Слушайте, вы, борцы за свободу, что это вы с незабвенным Петром Петровичем поладить не можете? Смотрите, вспомнит он ваши козни! Да, «приятно» вспомнить, как мы с ним четыре года жили «душа в душу». Доводили друг друга до ручки.

Вызовет он меня, бывало, в свою тайную канцелярию, вежливо посадит против себя, возьмет авторучку и начнет для солидности перелистывать свою «черную книгу», или, как я ее называл, кондуит. Сидим, смотрим друг другу в глаза — молча обмениваемся «комплиментами». Потом он кашлянет и:

— Ну что? Как дальше жить думаете?

— А я не думаю.

— Ну, а с английским языком как?

— Прекрасно: все ругательства выучил.

— Как так прекрасно? Ведь за семестр двойка выходит.

— Пусть выходит.

— Пересдавать надо, договоритесь с преподавателем.

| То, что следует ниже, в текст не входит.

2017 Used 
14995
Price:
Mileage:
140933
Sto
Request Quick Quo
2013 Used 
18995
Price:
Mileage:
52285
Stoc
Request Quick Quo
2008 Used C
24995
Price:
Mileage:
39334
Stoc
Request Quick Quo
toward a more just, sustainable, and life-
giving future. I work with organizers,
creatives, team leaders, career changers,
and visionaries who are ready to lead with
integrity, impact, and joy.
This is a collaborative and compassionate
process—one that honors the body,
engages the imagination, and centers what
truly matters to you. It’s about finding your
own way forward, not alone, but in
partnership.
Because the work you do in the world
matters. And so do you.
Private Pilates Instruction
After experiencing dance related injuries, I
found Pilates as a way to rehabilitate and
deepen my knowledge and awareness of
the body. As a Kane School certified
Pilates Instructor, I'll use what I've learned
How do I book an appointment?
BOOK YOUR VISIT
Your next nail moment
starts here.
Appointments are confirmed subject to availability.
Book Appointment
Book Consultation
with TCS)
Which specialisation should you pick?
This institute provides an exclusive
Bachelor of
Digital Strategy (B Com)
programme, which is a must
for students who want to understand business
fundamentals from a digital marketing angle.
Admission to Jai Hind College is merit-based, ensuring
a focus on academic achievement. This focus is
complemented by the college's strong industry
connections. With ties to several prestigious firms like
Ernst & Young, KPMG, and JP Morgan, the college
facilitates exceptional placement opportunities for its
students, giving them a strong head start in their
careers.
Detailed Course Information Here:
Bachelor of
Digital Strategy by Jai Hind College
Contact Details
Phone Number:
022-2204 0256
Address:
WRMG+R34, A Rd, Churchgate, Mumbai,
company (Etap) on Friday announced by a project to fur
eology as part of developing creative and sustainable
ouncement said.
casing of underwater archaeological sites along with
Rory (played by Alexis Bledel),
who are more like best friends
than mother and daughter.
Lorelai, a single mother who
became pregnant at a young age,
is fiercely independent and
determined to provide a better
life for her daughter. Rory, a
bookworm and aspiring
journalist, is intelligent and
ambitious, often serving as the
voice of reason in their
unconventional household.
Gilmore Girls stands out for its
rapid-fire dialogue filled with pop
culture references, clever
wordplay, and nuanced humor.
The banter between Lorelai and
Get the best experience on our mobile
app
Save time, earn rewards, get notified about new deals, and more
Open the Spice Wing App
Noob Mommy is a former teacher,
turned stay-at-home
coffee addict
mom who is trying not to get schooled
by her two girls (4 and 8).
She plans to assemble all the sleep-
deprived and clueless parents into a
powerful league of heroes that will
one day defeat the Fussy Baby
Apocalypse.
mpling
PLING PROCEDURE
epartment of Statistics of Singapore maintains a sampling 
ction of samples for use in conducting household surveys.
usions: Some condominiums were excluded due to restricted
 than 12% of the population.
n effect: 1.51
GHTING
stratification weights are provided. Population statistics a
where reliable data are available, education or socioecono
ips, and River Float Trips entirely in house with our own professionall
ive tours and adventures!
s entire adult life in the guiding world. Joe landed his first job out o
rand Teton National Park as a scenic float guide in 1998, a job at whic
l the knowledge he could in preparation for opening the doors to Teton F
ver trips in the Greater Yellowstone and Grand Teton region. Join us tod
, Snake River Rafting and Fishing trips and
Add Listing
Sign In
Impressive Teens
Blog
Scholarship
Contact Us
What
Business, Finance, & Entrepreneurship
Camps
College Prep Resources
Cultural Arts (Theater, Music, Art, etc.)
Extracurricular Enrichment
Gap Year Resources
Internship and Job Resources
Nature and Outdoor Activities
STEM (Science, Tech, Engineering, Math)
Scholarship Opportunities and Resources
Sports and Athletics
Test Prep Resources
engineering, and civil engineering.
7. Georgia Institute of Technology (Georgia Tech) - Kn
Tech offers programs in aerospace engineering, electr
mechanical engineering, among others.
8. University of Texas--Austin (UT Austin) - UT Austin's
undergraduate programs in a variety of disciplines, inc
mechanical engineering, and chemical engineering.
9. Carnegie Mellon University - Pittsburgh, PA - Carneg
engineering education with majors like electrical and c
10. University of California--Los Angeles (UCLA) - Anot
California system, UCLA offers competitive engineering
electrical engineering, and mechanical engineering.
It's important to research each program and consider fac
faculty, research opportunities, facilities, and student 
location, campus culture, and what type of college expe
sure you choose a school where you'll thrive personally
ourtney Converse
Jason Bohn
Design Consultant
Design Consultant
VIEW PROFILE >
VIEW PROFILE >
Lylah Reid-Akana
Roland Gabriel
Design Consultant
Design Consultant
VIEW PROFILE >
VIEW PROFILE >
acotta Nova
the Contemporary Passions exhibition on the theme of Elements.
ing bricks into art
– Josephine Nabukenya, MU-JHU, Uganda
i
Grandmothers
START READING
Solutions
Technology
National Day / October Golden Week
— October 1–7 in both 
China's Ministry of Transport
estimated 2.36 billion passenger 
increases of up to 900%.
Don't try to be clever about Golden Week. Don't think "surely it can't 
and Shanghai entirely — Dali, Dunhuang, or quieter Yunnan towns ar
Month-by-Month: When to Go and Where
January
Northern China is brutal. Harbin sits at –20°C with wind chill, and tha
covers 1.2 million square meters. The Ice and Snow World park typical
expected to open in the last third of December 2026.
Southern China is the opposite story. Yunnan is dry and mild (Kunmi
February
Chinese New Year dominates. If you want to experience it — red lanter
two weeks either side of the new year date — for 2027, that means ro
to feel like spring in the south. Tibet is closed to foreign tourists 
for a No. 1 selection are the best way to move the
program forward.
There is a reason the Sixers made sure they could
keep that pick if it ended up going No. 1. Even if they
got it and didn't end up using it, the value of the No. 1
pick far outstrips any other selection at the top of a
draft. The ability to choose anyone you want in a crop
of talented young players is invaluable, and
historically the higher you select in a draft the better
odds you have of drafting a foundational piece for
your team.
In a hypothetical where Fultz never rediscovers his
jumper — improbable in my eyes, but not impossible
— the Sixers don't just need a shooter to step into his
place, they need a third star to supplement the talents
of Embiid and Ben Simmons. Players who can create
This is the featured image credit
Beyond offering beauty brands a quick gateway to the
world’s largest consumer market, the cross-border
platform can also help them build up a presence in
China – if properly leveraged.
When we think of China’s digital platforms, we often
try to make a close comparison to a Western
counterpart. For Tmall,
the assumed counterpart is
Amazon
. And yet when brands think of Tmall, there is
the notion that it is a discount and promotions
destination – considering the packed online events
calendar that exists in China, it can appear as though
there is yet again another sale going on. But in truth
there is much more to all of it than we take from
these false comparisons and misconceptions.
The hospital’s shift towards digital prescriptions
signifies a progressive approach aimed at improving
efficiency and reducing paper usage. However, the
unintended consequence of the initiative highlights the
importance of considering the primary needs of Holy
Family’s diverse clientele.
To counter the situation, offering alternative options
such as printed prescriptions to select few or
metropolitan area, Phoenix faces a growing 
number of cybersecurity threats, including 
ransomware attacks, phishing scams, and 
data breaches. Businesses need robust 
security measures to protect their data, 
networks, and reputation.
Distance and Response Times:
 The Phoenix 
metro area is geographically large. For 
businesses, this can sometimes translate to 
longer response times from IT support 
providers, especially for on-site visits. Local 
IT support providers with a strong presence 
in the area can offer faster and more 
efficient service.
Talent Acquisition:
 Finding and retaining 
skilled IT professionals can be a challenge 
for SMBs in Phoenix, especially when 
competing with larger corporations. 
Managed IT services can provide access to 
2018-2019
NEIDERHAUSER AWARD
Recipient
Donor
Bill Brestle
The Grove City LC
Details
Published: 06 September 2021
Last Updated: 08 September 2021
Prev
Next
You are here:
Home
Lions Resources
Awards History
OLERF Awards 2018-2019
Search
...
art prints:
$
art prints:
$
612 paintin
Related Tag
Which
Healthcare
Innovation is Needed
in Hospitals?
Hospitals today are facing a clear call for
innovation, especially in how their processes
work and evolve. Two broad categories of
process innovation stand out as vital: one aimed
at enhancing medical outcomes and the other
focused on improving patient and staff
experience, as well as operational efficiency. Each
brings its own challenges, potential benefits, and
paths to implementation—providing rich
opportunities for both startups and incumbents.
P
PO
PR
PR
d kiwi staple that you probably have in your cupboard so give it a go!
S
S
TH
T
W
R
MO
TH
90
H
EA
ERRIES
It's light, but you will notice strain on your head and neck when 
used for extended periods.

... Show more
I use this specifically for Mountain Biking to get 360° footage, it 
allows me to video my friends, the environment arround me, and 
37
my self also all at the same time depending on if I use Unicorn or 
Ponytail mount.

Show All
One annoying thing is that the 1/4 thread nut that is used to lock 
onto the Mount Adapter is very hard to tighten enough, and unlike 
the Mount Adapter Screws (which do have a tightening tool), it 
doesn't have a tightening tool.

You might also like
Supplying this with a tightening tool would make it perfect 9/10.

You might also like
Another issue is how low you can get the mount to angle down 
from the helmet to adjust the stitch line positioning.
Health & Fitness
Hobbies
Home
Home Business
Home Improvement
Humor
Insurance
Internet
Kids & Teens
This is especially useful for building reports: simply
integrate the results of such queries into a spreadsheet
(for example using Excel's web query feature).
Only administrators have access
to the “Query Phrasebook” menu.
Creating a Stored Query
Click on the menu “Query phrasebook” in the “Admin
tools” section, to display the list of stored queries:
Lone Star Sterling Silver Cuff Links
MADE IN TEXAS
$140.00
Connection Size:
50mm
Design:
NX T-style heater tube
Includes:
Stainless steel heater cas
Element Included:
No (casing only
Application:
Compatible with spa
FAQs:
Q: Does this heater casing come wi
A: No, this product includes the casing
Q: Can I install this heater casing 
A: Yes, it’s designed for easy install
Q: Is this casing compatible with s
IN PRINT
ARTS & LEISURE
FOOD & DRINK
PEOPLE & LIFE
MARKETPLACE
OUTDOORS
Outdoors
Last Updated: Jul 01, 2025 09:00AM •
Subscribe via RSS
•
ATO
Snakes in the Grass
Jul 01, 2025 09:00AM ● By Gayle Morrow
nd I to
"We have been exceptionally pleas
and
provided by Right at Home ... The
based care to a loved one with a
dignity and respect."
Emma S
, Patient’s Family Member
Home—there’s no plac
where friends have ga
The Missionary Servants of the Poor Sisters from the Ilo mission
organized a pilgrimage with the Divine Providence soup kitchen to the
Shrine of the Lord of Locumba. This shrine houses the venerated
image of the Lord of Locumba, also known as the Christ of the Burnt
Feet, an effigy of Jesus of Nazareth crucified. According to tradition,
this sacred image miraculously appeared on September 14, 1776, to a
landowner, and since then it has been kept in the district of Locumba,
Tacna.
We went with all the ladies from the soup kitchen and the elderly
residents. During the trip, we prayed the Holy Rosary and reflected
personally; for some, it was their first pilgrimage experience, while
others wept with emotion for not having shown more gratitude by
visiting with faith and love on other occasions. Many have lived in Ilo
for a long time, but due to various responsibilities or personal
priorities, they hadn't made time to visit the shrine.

— Вам надо, вы и договаривайтесь…

Ох, каким я дураком был, Татьянка, вспомнить страшно, каким наглецом, сколько обид из-за пустяков доставлял преподавателям! Дорого мы, дурни, обошлись техникуму, только поздно поняли это…»

Вероятно, сразу после того диалога и был я приглашен в техникум, к Петру Петровичу.

— Не пойму, что происходит с вашим Сашей, — хмуро начал он. — Просто отказываюсь понять. Ведь лучший был, ну буквально во всем. Лучший и первый. И вот вам пожалуйста…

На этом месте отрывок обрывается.